--- Action item ---
Print the listing below exactly.

= = = = =

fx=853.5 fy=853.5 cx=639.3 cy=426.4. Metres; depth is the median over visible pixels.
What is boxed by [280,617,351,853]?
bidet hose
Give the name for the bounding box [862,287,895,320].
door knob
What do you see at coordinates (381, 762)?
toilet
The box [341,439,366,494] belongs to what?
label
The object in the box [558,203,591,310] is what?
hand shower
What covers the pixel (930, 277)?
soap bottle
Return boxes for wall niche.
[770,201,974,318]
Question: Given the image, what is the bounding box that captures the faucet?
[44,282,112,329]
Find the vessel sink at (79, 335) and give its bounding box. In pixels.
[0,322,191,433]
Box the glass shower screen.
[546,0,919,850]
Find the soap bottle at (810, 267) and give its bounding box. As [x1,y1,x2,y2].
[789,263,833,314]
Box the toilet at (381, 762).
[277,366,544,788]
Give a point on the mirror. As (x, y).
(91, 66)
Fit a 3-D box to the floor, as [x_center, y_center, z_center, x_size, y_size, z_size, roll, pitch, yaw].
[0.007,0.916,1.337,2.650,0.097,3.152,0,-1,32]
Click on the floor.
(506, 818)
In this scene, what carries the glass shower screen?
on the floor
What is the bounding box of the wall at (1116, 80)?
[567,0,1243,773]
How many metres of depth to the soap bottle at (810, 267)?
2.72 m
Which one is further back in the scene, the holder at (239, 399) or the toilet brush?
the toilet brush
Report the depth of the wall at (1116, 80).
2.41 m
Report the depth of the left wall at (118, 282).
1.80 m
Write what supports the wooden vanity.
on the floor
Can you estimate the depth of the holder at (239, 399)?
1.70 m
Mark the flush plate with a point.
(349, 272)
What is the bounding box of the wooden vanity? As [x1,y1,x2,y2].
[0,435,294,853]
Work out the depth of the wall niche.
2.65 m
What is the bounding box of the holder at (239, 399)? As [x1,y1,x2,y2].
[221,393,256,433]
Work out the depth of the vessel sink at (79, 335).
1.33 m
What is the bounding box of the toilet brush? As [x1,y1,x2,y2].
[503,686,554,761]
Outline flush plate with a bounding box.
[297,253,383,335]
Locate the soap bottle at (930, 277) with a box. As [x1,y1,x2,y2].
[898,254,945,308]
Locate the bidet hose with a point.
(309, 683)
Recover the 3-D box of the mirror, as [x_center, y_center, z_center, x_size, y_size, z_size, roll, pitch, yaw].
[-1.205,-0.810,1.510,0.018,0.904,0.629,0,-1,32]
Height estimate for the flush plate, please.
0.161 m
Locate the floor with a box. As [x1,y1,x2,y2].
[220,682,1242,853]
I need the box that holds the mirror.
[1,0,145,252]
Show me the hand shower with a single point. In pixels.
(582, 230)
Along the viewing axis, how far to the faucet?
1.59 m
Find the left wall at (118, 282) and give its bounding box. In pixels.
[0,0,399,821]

= = = = =

--- Written solution ---
fx=853.5 fy=853.5 cx=639.3 cy=426.4. Metres; depth is the median over visible pixels.
What is boxed by [280,617,351,853]?
bidet hose
Give the name for the bounding box [862,287,895,320].
door knob
What do you see at coordinates (381, 762)?
toilet
The box [341,439,366,494] belongs to what?
label
The object in the box [558,203,591,310] is what?
hand shower
What covers the pixel (930, 277)?
soap bottle
Return boxes for wall niche.
[770,201,974,318]
Question: Given the image, what is the bounding box that captures the faucet?
[44,282,112,329]
Find the vessel sink at (79, 335) and give its bounding box. In pixels.
[0,322,191,433]
Box the glass shower screen.
[546,0,919,850]
Find the soap bottle at (810, 267) and give its bounding box. As [x1,y1,x2,y2].
[789,263,833,314]
Box the toilet at (381, 762).
[277,366,544,788]
Give a point on the mirror. As (x, y).
(91, 66)
Fit a 3-D box to the floor, as [x_center, y_center, z_center, x_size, y_size, z_size, roll, pitch, yaw].
[0.007,0.916,1.337,2.650,0.097,3.152,0,-1,32]
Click on the floor.
(506, 818)
In this scene, what carries the glass shower screen?
on the floor
What is the bounding box of the wall at (1116, 80)?
[567,0,1243,773]
How many metres of depth to the soap bottle at (810, 267)?
2.72 m
Which one is further back in the scene, the holder at (239, 399) or the toilet brush?
the toilet brush
Report the depth of the wall at (1116, 80).
2.41 m
Report the depth of the left wall at (118, 282).
1.80 m
Write what supports the wooden vanity.
on the floor
Can you estimate the depth of the holder at (239, 399)?
1.70 m
Mark the flush plate with a point.
(349, 272)
What is the bounding box of the wooden vanity? As [x1,y1,x2,y2].
[0,435,294,853]
Work out the depth of the wall niche.
2.65 m
What is the bounding box of the holder at (239, 399)? As [x1,y1,x2,y2].
[221,393,256,433]
Work out the depth of the vessel sink at (79, 335).
1.33 m
What is the bounding box of the toilet brush? As [x1,y1,x2,y2].
[503,686,554,761]
Outline flush plate with a bounding box.
[297,253,383,335]
Locate the soap bottle at (930, 277) with a box. As [x1,y1,x2,y2].
[898,254,945,308]
Locate the bidet hose with a point.
(309, 683)
Recover the 3-D box of the mirror, as [x_center, y_center, z_center, x_size, y_size, z_size, roll, pitch, yaw].
[-1.205,-0.810,1.510,0.018,0.904,0.629,0,-1,32]
Height estimate for the flush plate, please.
0.161 m
Locate the floor with a box. As [x1,y1,x2,y2].
[220,682,1242,853]
I need the box that holds the mirror.
[1,0,145,252]
Show me the hand shower with a single point. In pixels.
(582, 230)
Along the viewing axis, how far to the faucet?
1.59 m
Find the left wall at (118, 282) and give its bounding box. In pixels.
[0,0,399,821]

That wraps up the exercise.